During my senior year in high school, I was fairly concerned about getting into college as well as which college I would attend. For many, final application deadlines to college will arrive soon.
There is one important discussion that I will suggest needs to take place regarding college: what you expect to pay and what, besides a slip of paper, do you expect to get in return for your hard-earned dollars. As some of the protestors of Occupy Wall Street will tell, just getting a degree does not entitle you to a good-paying job. It may increase your chances of qualifying for certain positions.
In this environment, it makes sense to shop smart when it comes to higher education. This could mean looking at in-state public schools or schools that will grant an in-state rate if you live in a closely neighboring state rather than some of the pricier private higher education options. The lower cost schools could provide a potential for receiving a larger return on your educational dollar spent.
Another thing to consider is the major. Chances are that the average engineer will make more than the average artist. One has to question the financial wisdom of spending significant amounts of money in hopes of a career that will lead to a lower than average income. If you earn significantly more than the average person, chances are that you will consider your college education dollars well spent.
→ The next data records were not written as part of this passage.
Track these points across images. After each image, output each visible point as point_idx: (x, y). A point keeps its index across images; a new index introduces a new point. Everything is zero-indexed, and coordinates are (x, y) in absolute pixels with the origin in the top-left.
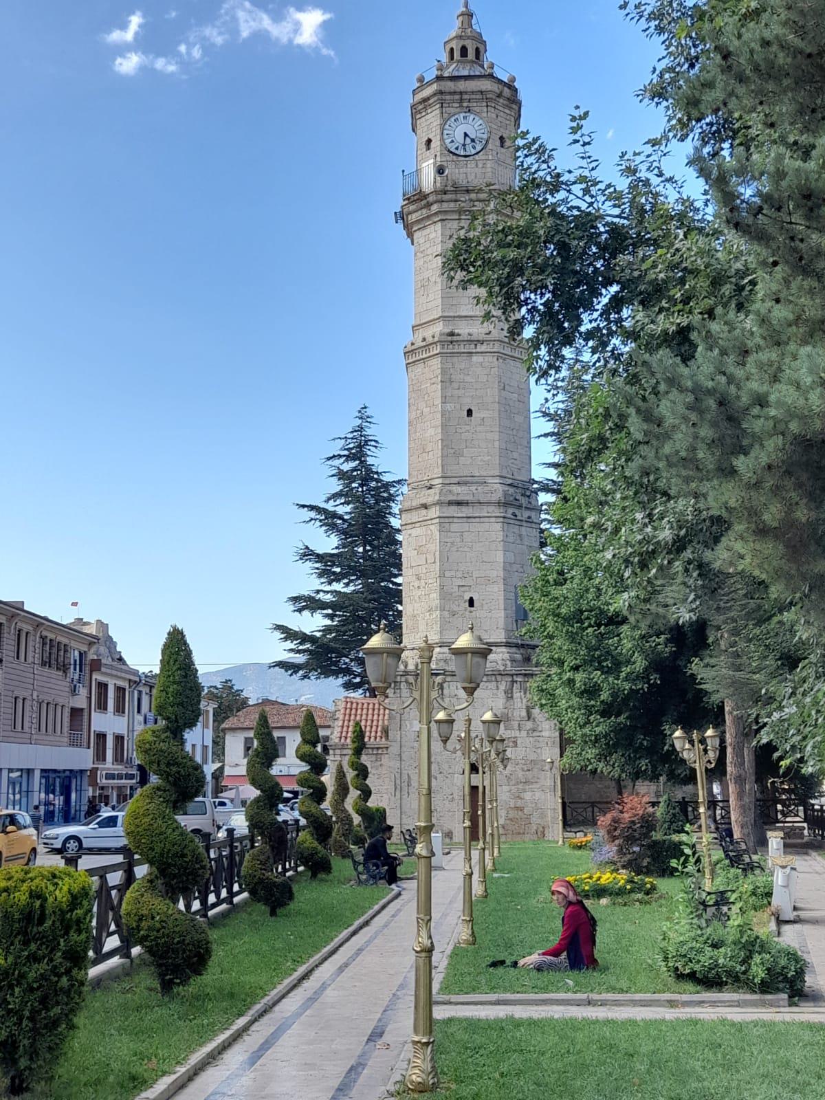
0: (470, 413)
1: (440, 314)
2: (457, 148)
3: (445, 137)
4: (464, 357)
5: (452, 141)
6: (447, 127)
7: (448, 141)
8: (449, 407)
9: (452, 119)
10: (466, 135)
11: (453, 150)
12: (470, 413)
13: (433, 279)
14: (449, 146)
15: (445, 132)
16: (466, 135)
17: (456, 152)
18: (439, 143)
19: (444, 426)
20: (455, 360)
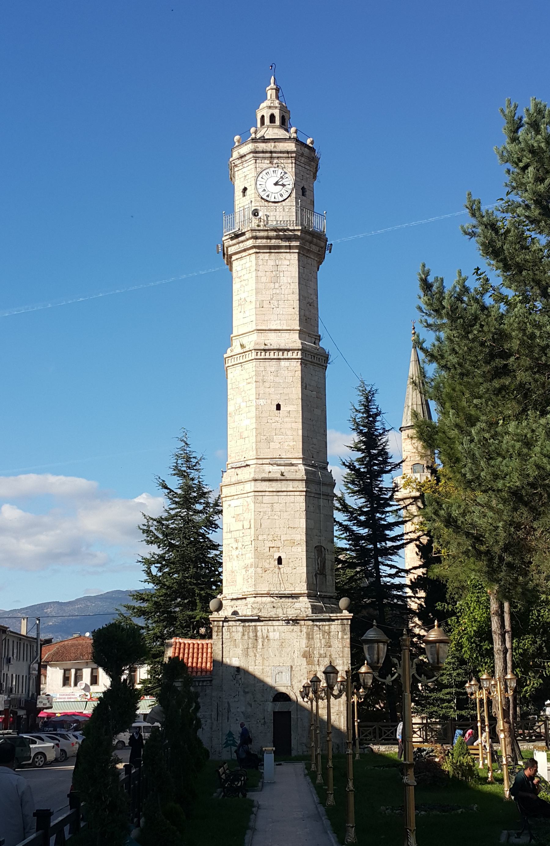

This is not to say that money is the only factor when it comes to education, but given the skyrocketing costs of higher education, it is a significant one for many. My suggestion is that you have a family discussion regarding the costs and probable outcomes regarding the decisions you make before falling in love with any particular college. The “dividends” resulting from the discussion(s) could be quite substantial and chances are that your child will thank you later on in life for having them.